Items from a data source
*-*-*

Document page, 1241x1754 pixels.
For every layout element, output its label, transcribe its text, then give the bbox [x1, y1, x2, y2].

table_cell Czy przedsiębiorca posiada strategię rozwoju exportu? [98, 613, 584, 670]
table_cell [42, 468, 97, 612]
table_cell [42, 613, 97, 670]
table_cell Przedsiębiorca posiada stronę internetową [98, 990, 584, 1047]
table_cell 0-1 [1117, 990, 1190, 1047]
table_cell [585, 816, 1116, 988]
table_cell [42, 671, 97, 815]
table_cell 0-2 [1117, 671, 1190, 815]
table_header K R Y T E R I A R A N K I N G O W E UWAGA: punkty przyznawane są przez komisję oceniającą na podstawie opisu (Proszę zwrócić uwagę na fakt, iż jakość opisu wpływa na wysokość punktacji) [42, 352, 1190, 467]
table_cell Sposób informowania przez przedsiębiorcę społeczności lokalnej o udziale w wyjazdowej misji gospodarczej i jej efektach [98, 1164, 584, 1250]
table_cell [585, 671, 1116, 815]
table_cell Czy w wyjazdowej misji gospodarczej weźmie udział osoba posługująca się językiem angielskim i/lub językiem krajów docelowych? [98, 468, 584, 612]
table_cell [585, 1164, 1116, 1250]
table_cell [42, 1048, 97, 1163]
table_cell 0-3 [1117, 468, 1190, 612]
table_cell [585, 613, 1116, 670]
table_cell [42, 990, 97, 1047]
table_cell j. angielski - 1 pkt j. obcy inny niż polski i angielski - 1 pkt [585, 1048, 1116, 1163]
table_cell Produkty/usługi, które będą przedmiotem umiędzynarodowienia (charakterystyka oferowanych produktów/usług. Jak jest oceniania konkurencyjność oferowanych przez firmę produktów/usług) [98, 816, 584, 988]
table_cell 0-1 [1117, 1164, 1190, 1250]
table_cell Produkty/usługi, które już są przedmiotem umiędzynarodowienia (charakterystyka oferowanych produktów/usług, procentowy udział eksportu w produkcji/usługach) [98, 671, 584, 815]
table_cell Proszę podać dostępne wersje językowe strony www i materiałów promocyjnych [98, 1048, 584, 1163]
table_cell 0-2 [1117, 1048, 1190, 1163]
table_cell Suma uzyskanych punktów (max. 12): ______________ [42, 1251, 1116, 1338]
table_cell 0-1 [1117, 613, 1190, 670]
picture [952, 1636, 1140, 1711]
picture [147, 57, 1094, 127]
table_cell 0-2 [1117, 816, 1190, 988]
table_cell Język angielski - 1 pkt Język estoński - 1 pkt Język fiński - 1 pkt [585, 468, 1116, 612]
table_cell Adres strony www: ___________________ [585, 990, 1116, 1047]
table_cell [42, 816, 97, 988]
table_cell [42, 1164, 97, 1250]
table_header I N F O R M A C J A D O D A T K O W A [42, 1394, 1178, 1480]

*-*-*

### How to complete this task
For this exercise, return every line from the data that holds the string "wyjazdowej".

### Solution to the exercise
table_cell Sposób informowania przez przedsiębiorcę społeczności lokalnej o udziale w wyjazdowej misji gospodarczej i jej efektach [98, 1164, 584, 1250]
table_cell Czy w wyjazdowej misji gospodarczej weźmie udział osoba posługująca się językiem angielskim i/lub językiem krajów docelowych? [98, 468, 584, 612]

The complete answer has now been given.